— Task item —
After reading the lines below, count those that contain "万葉苑筋" and give the count alone.

* * * * *

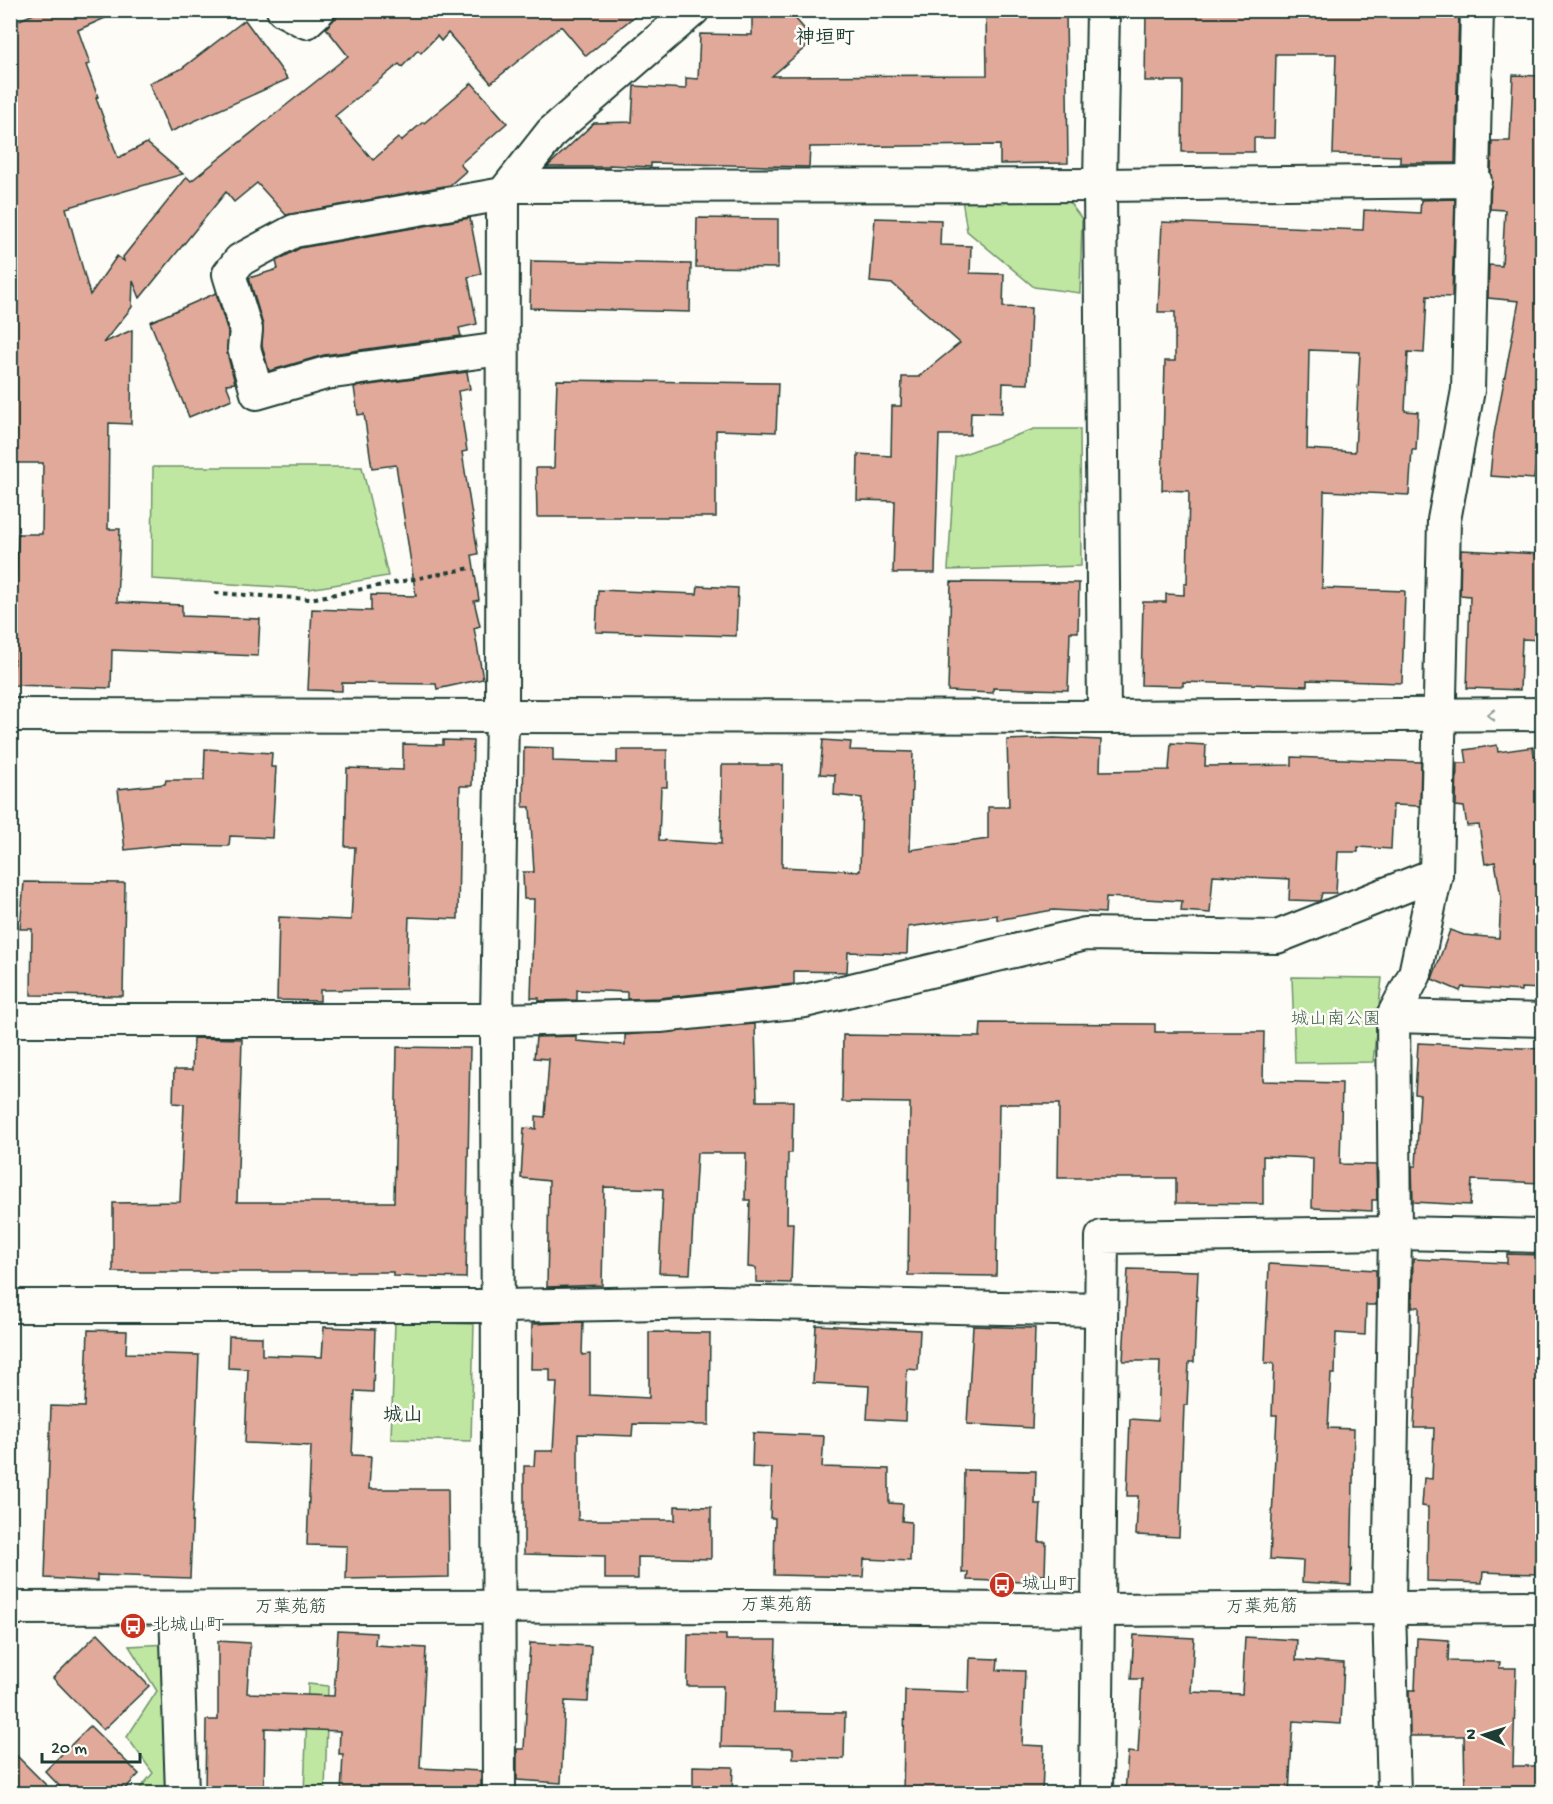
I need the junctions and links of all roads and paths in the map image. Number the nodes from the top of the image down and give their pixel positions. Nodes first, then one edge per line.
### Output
1 (283, 10) edge
2 (319, 10) edge
3 (693, 10) edge
4 (1103, 10) edge
5 (1477, 10) edge
6 (1475, 181) junction
7 (1100, 185) junction
8 (507, 190) junction
9 (501, 349) junction
10 (501, 562) junction
11 (215, 593) dead end
12 (1542, 714) edge
13 (10, 716) edge
14 (502, 716) junction
15 (1439, 716) junction
16 (1104, 717) junction
17 (1436, 874) junction
18 (1393, 1016) junction
19 (10, 1020) edge
20 (497, 1020) junction
21 (1542, 1020) edge
22 (1395, 1233) junction
23 (1542, 1236) edge
24 (10, 1306) edge
25 (500, 1306) junction
26 (1101, 1310) junction
27 (1389, 1607) junction
28 (1542, 1607) edge
29 (10, 1608) edge
30 (498, 1608) junction
31 (176, 1609) junction
32 (1099, 1610) junction
33 (182, 1794) edge
34 (499, 1794) edge
35 (1096, 1794) edge
36 (1394, 1794) edge

1 - 2 street
3 - 8 street
4 - 7 street
5 - 6 street
6 - 7 street
6 - 15 street
7 - 8 street
7 - 16 street
8 - 9 street
8 - 9 street
9 - 10 street
10 - 11 path
10 - 14 street
12 -> 15 street
13 - 14 street
14 - 16 street
14 - 20 street
15 - 16 street
15 - 17 street
17 - 18 street
17 - 20 street
18 - 21 street
18 - 22 street
19 - 20 street
20 - 25 street
22 - 23 street
22 - 26 street
22 - 27 street
24 - 25 street
25 - 26 street
25 - 30 street
26 - 32 street
27 - 28 street, 万葉苑筋
27 - 32 street, 万葉苑筋
27 - 36 street
29 - 31 street, 万葉苑筋
30 - 31 street, 万葉苑筋
30 - 32 street, 万葉苑筋
30 - 34 street
31 - 33 street
32 - 35 street

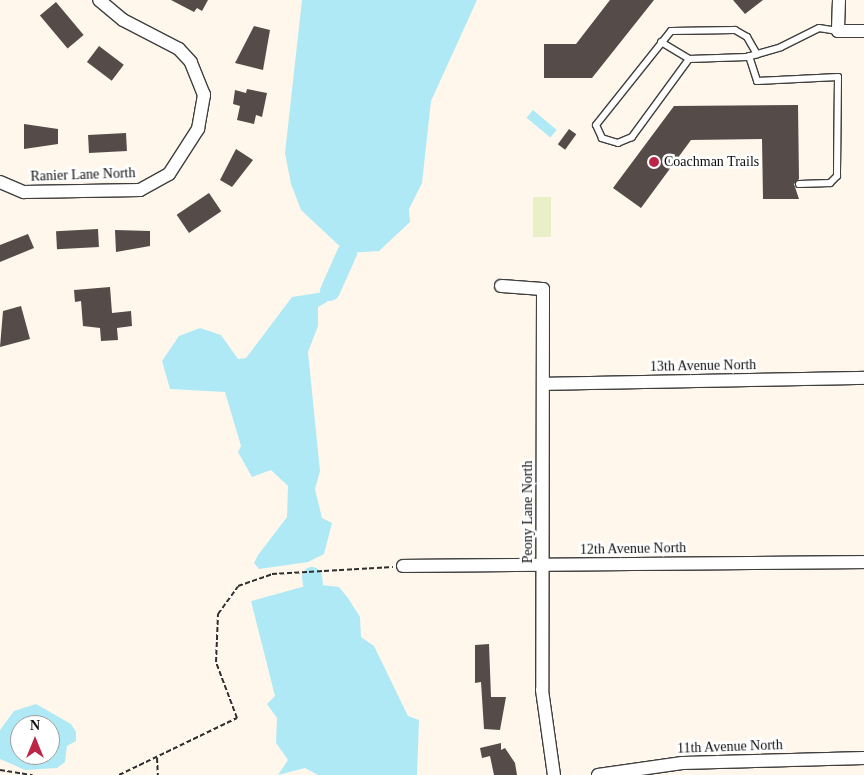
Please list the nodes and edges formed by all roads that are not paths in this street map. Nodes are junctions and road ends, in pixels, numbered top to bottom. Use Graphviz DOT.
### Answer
graph roads {
  1 [pos="99,0"];
  2 [pos="839,0"];
  3 [pos="864,31"];
  4 [pos="838,32"];
  5 [pos="661,42"];
  6 [pos="757,54"];
  7 [pos="749,56"];
  8 [pos="690,59"];
  9 [pos="0,182"];
  10 [pos="799,184"];
  11 [pos="501,286"];
  12 [pos="864,378"];
  13 [pos="543,384"];
  14 [pos="864,562"];
  15 [pos="543,565"];
  16 [pos="402,566"];
  17 [pos="864,758"];
  18 [pos="554,775"];
  19 [pos="598,775"];
  1 -- 9 [label="street, Ranier Lane North"];
  2 -- 4 [label="street"];
  3 -- 4 [label="street"];
  4 -- 6 [label="lane"];
  5 -- 6 [label="lane"];
  5 -- 8 [label="lane"];
  5 -- 8 [label="lane"];
  6 -- 7 [label="lane"];
  7 -- 8 [label="lane"];
  7 -- 10 [label="lane"];
  11 -- 13 [label="street, Peony Lane North"];
  12 -- 13 [label="street, 13th Avenue North"];
  13 -- 15 [label="street, Peony Lane North"];
  14 -- 15 [label="street, 12th Avenue North"];
  15 -- 16 [label="street, 12th Avenue North"];
  15 -- 18 [label="street, Peony Lane North"];
  17 -- 19 [label="street, 11th Avenue North"];
}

* * * * *

— Written reply —
5